Donnelly said the environmental protections in the bill do not include the most biodiverse valleys, like Dixie Valley, a small desert oasis fed by natural hot springs.
The Center petitioned the federal government in 2017 for the protection of the Dixie Toad which lives in wetlands dotting the western edge of the valley.
“Dixie Meadows doesn’t get protected in this bill,” Donnelly said. “That’s the most important place out there as far as biodiversity goes.”
“This bill is a huge public lands giveaway to the military and private developers,” Donnelly said, adding “Amodei has a long track record as a public lands opponent and would sell off the last acre of our natural heritage if he could.”
Environmental groups have advocated for some of the protections provided in the bill, like conservation of the Ruby Mountains.
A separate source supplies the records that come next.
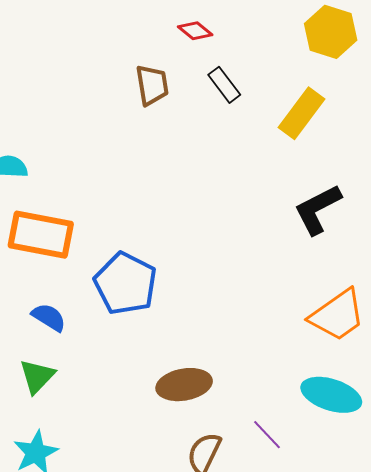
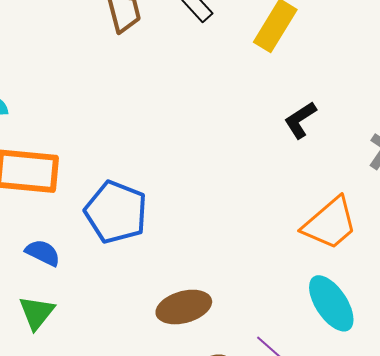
black L-shape: (318, 209) -> (300, 120), size x0.7
cyan ellipse: (331, 395) -> (331, 303), turned 44

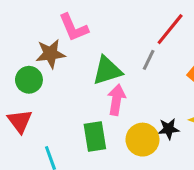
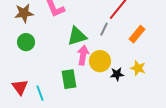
brown star: (50, 54) -> (24, 13), moved
red triangle: (20, 121) -> (20, 87), moved
yellow circle: (142, 140) -> (100, 61), moved

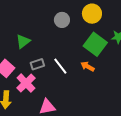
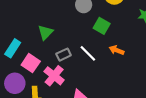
green square: (95, 44) -> (102, 26), moved, size x0.7

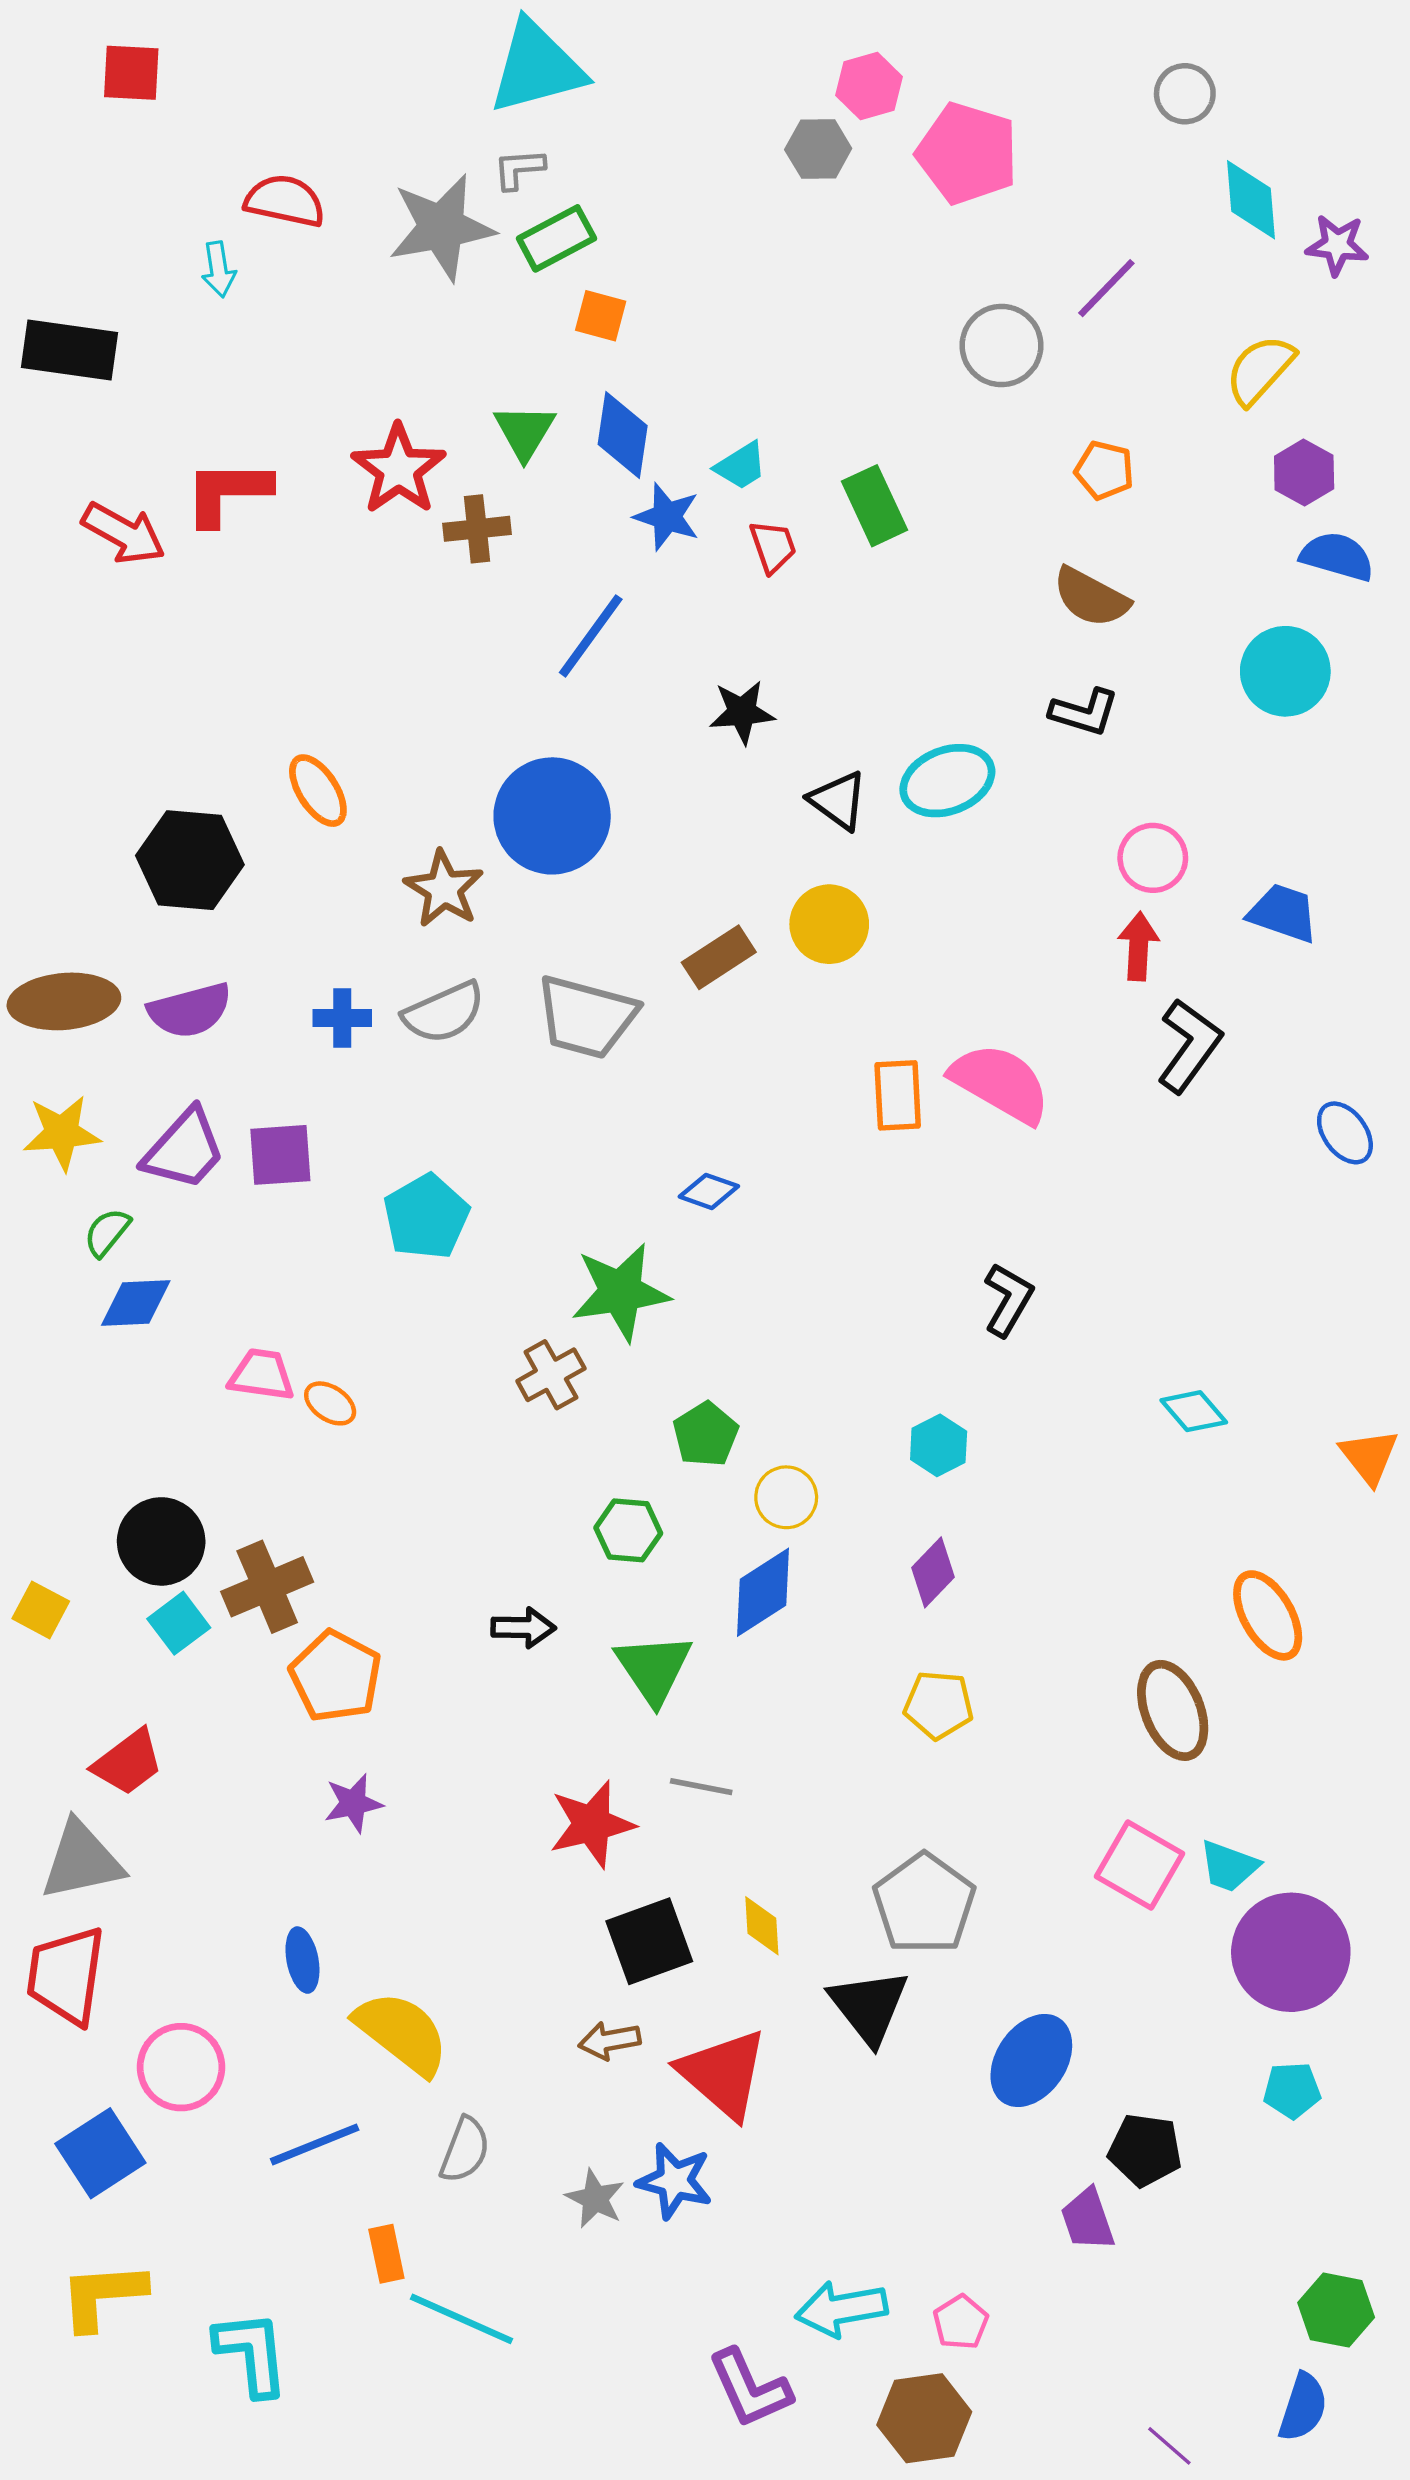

The bill also includes improved versions of the Pershing County Lands Bill and Douglas County Lands Bill the environmental group Friends of Nevada Wilderness worked on for years with county lawmakers, and are nearly identical to versions of Senate bills introduced by Cortez Masto and Rosen.
Friends of Nevada Wilderness executive director Shaaron Netherton said the group is united in opposition to the expansion of the Fallon Naval Air Station but do support parts of the bill that they have worked on.
“No, we don’t support the large expansion in the bill as presented in congressman Amodei’s bill,” Netherton said. “That said we are supportive of parts of it but it’s a huge complex bill.”
Netherton criticized the use of the authorization act to package county specific land bills with the controversial Navy training bill expansion.
“This isn’t something Congressman Amodei just made up and stuck in the bill. He’s collected things that have been put out over many years because he thinks it’s an opportunity to move that forward,” Netherton said.